Ever heard the saying ‘all meat is red meat’? Animals raised on factory farms usually meet their end in slaughterhouses. Some farm factories do not own slaughterhouses. For the animals, this means that their plight begins at transportation. They are crammed into even smaller spaces, denied food and water and protection from the elements during transit. Once at the slaughterhouse some animals are stunned to unconsciousness while others are not so lucky and have their throats cut while fully lucid due to ineffective stun guns. Whether injured or sick as long as the animals are breathing on arrival, they are slaughtered.

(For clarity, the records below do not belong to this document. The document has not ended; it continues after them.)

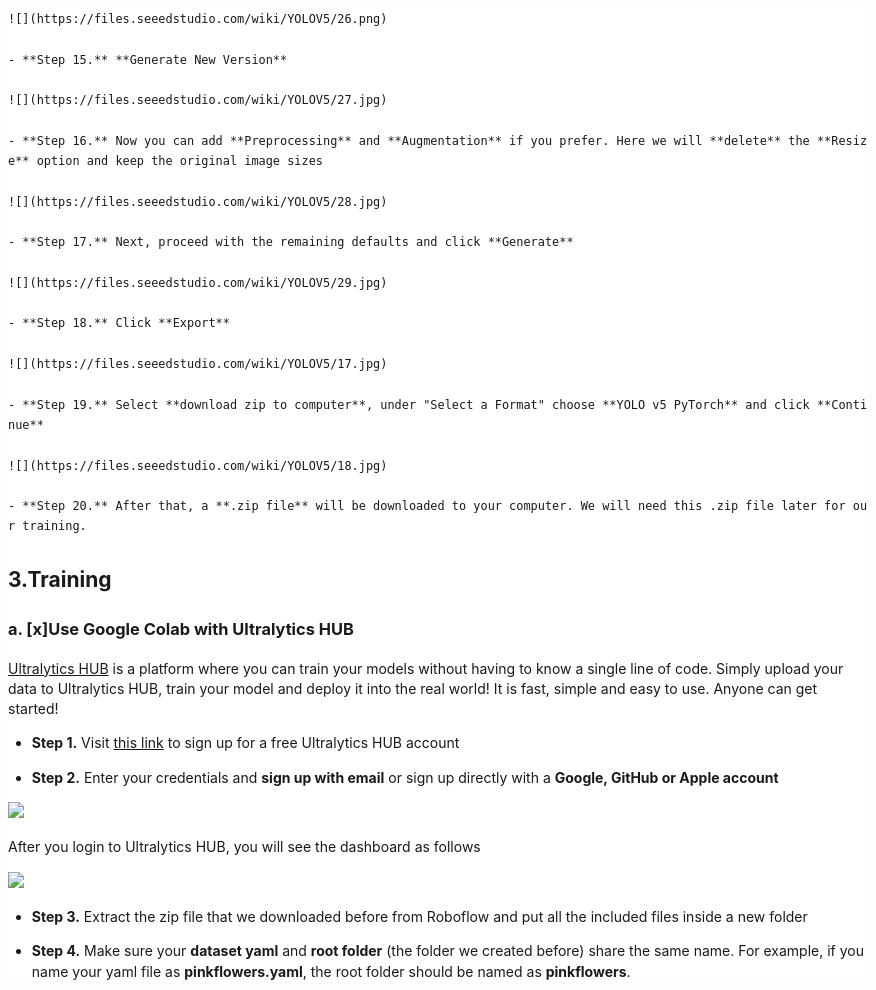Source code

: 	![](https://files.seeedstudio.com/wiki/YOLOV5/26.png)
	
	- **Step 15.** **Generate New Version**
	
	![](https://files.seeedstudio.com/wiki/YOLOV5/27.jpg)
	
	- **Step 16.** Now you can add **Preprocessing** and **Augmentation** if you prefer. Here we will **delete** the **Resize** option and keep the original image sizes
	
	![](https://files.seeedstudio.com/wiki/YOLOV5/28.jpg)
	
	- **Step 17.** Next, proceed with the remaining defaults and click **Generate**
	
	![](https://files.seeedstudio.com/wiki/YOLOV5/29.jpg)
	
	- **Step 18.** Click **Export**
	
	![](https://files.seeedstudio.com/wiki/YOLOV5/17.jpg)
	
	- **Step 19.** Select **download zip to computer**, under "Select a Format" choose **YOLO v5 PyTorch** and click **Continue**
	
	![](https://files.seeedstudio.com/wiki/YOLOV5/18.jpg)
	
	- **Step 20.** After that, a **.zip file** will be downloaded to your computer. We will need this .zip file later for our training.

## 3.Training

### a. [x]Use Google Colab with Ultralytics HUB

[Ultralytics HUB](https://hub.ultralytics.com/) is a platform where you can train your models without having to know a single line of code. Simply upload your data to Ultralytics HUB, train your model and deploy it into the real world! It is fast, simple and easy to use. Anyone can get started!

- **Step 1.** Visit [this link](https://hub.ultralytics.com/) to sign up for a free Ultralytics HUB account
    
- **Step 2.** Enter your credentials and **sign up with email** or sign up directly with a **Google, GitHub or Apple account**
    

![](https://files.seeedstudio.com/wiki/YOLOv5-2/1.png)

After you login to Ultralytics HUB, you will see the dashboard as follows

![](https://files.seeedstudio.com/wiki/YOLOv5-2/2.png)

- **Step 3.** Extract the zip file that we downloaded before from Roboflow and put all the included files inside a new folder
    
- **Step 4.** Make sure your **dataset yaml** and **root folder** (the folder we created before) share the same name. For example, if you name your yaml file as **pinkflowers.yaml**, the root folder should be named as **pinkflowers**.
    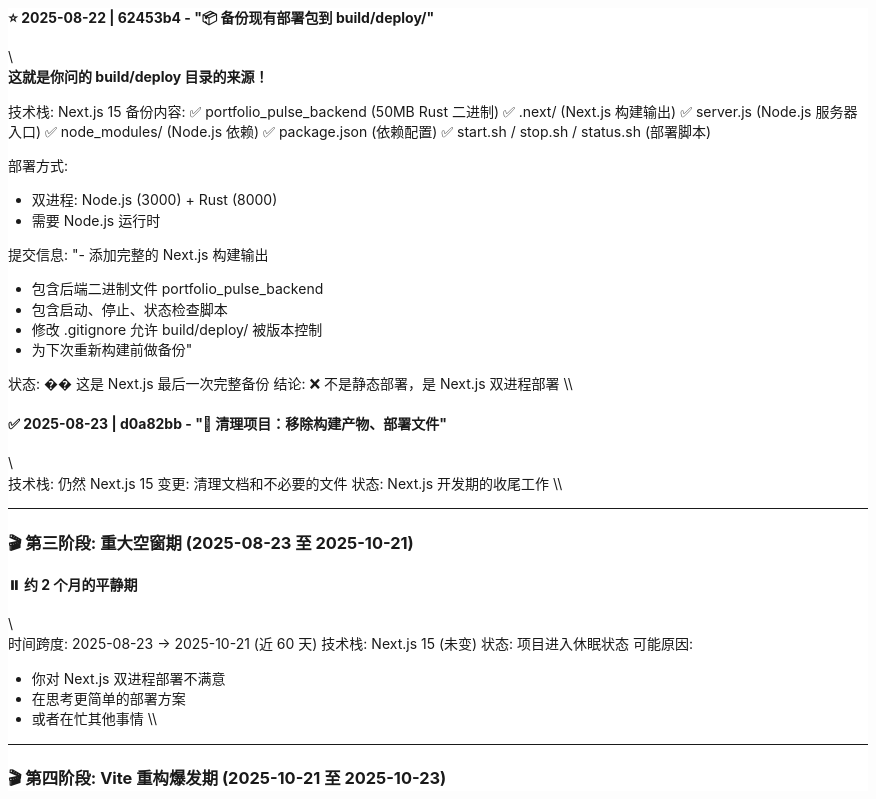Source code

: #### ⭐ 2025-08-22 | 62453b4 - "📦 备份现有部署包到 build/deploy/"
\\\
**这就是你问的 build/deploy 目录的来源！**

技术栈: Next.js 15
备份内容:
  ✅ portfolio_pulse_backend (50MB Rust 二进制)
  ✅ .next/ (Next.js 构建输出)
  ✅ server.js (Node.js 服务器入口)
  ✅ node_modules/ (Node.js 依赖)
  ✅ package.json (依赖配置)
  ✅ start.sh / stop.sh / status.sh (部署脚本)

部署方式: 
  - 双进程: Node.js (3000) + Rust (8000)
  - 需要 Node.js 运行时

提交信息:
  "- 添加完整的 Next.js 构建输出
   - 包含后端二进制文件 portfolio_pulse_backend
   - 包含启动、停止、状态检查脚本
   - 修改 .gitignore 允许 build/deploy/ 被版本控制
   - 为下次重新构建前做备份"

状态: �� 这是 Next.js 最后一次完整备份
结论: ❌ 不是静态部署，是 Next.js 双进程部署
\\\

#### ✅ 2025-08-23 | d0a82bb - "🧹 清理项目：移除构建产物、部署文件"
\\\
技术栈: 仍然 Next.js 15
变更: 清理文档和不必要的文件
状态: Next.js 开发期的收尾工作
\\\

---

### 🎬 第三阶段: 重大空窗期 (2025-08-23 至 2025-10-21)

#### ⏸️ 约 2 个月的平静期
\\\
时间跨度: 2025-08-23 → 2025-10-21 (近 60 天)
技术栈: Next.js 15 (未变)
状态: 项目进入休眠状态
可能原因: 
  - 你对 Next.js 双进程部署不满意
  - 在思考更简单的部署方案
  - 或者在忙其他事情
\\\

---

### 🎬 第四阶段: Vite 重构爆发期 (2025-10-21 至 2025-10-23)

Animal agriculture and global warming

Meat production uses a considerable amount of natural resources before it gets to the consumer. The high carbon emissions from factory farms, slaughterhouses, processing plants and transportation. Animals also produce methane gas during excretion which is considerably worse than carbon dioxide. The demand for fast-growing corn for animals’ results in the emission of the greenhouse gas nitrous oxide due to the use of pesticides and artificial fertilisers on industrial-sized farms. It is no wonder that agriculture is responsible for a significant percentage of greenhouse gas emissions.

What can we do?

•    Governments can introduce rewards to farmers that practice green farming, and this could be in the form of tax breaks.

•    There should be free training on biodiversity, how to maintain soil quality and the proper disposal of carbon and other waste.

•    We can also reduce livestock greenhouse gas emissions by improving the quality of food they eat, managing manure and breed control.

•    Reduce our intake of animal-based products and eating more plant-based products. It is a profit-making industry, and reduced demand will ultimately reduce the need for large scale production.

•    Reduce the cost of organic meat, which is meat produced from small farms that use free-range grazing methods and do not use antibiotics unnecessarily or hormones.

•    There is a need to make other dietary alternatives more affordable and accessible in a bid to encourage more people to explore other food options.

•    The amount of profits that the industry makes is more than enough to fund green and alternative farming practices.

In Conclusion

There is no small price to pay when it comes to animal agriculture. It has adverse effects on the environment, the animals and our health. The number of chronic diseases and obesity cases have tripled over the years, and this can significantly reduce once more people become open to trying a plant-based diet. For those who may find it hard to give up meat entirely could seek vegetarian meat alternatives as a means of transition plant-based diets.

Non-green agricultural practices play a significant role in climate change, and this is noticeable from the increased cases of erratic weather behaviour across the globe. There are more cases of prolonged drought and cyclones that leads to loss of life, and yet no one wants to point a direct finger on our agricultural practices.

The animal abuse that takes place on these factory farms alone should be enough push to a vegan lifestyle which not only has a smaller carbon footprint but also promotes humane animal treatment. There should be more awareness created on what goes on in slaughterhouses and owners of such establishments together with farmers could explore more humane methods.